All entries are to be retyped without alteration.

[[ Task data open ]]

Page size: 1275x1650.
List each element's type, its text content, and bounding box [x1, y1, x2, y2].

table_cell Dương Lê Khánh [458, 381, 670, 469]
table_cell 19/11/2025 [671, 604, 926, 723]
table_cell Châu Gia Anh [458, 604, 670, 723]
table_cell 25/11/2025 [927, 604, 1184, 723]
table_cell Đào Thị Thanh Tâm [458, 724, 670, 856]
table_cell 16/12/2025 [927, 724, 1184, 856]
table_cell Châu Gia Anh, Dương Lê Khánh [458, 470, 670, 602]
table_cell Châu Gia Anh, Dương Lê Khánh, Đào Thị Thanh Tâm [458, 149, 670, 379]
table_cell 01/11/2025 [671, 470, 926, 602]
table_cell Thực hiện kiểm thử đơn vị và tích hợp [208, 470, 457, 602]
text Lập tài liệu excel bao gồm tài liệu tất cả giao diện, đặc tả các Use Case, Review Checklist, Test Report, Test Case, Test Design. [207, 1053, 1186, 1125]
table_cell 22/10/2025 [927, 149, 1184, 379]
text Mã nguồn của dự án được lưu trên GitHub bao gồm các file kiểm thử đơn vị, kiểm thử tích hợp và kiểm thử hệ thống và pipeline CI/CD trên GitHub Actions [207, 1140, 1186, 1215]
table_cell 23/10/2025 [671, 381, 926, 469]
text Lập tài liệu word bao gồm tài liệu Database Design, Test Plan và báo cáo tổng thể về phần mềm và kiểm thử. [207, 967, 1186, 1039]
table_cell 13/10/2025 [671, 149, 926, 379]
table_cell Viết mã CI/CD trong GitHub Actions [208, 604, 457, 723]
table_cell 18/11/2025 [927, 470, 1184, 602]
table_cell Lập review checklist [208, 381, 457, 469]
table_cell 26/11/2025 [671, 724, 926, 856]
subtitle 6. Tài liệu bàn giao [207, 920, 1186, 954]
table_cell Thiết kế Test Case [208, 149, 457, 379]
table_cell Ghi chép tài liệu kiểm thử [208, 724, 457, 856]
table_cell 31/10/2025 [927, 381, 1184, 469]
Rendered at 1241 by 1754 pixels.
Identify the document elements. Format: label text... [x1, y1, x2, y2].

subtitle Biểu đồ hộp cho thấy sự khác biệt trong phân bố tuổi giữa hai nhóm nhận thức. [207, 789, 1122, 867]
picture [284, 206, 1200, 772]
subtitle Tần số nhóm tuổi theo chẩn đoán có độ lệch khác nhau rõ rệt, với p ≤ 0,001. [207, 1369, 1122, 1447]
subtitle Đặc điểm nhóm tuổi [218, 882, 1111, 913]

[[ Task data closed ]]

● **Response to the task**:
Page size: 1275x1650.
List each element's type, its text content, and bounding box [x1, y1, x2, y2].

table_cell Dương Lê Khánh [458, 381, 670, 469]
table_cell 19/11/2025 [671, 604, 926, 723]
table_cell Châu Gia Anh [458, 604, 670, 723]
table_cell 25/11/2025 [927, 604, 1184, 723]
table_cell Đào Thị Thanh Tâm [458, 724, 670, 856]
table_cell 16/12/2025 [927, 724, 1184, 856]
table_cell Châu Gia Anh, Dương Lê Khánh [458, 470, 670, 602]
table_cell Châu Gia Anh, Dương Lê Khánh, Đào Thị Thanh Tâm [458, 149, 670, 379]
table_cell 01/11/2025 [671, 470, 926, 602]
table_cell Thực hiện kiểm thử đơn vị và tích hợp [208, 470, 457, 602]
text Lập tài liệu excel bao gồm tài liệu tất cả giao diện, đặc tả các Use Case, Review Checklist, Test Report, Test Case, Test Design. [207, 1053, 1186, 1125]
table_cell 22/10/2025 [927, 149, 1184, 379]
text Mã nguồn của dự án được lưu trên GitHub bao gồm các file kiểm thử đơn vị, kiểm thử tích hợp và kiểm thử hệ thống và pipeline CI/CD trên GitHub Actions [207, 1140, 1186, 1215]
table_cell 23/10/2025 [671, 381, 926, 469]
text Lập tài liệu word bao gồm tài liệu Database Design, Test Plan và báo cáo tổng thể về phần mềm và kiểm thử. [207, 967, 1186, 1039]
table_cell 13/10/2025 [671, 149, 926, 379]
table_cell Viết mã CI/CD trong GitHub Actions [208, 604, 457, 723]
table_cell 18/11/2025 [927, 470, 1184, 602]
table_cell Lập review checklist [208, 381, 457, 469]
table_cell 26/11/2025 [671, 724, 926, 856]
subtitle 6. Tài liệu bàn giao [207, 920, 1186, 954]
table_cell Thiết kế Test Case [208, 149, 457, 379]
table_cell Ghi chép tài liệu kiểm thử [208, 724, 457, 856]
table_cell 31/10/2025 [927, 381, 1184, 469]
Rendered at 1241 by 1754 pixels.
Identify the document elements. Format: label text... [x1, y1, x2, y2].

subtitle Biểu đồ hộp cho thấy sự khác biệt trong phân bố tuổi giữa hai nhóm nhận thức. [207, 789, 1122, 867]
picture [284, 206, 1200, 772]
subtitle Tần số nhóm tuổi theo chẩn đoán có độ lệch khác nhau rõ rệt, với p ≤ 0,001. [207, 1369, 1122, 1447]
subtitle Đặc điểm nhóm tuổi [218, 882, 1111, 913]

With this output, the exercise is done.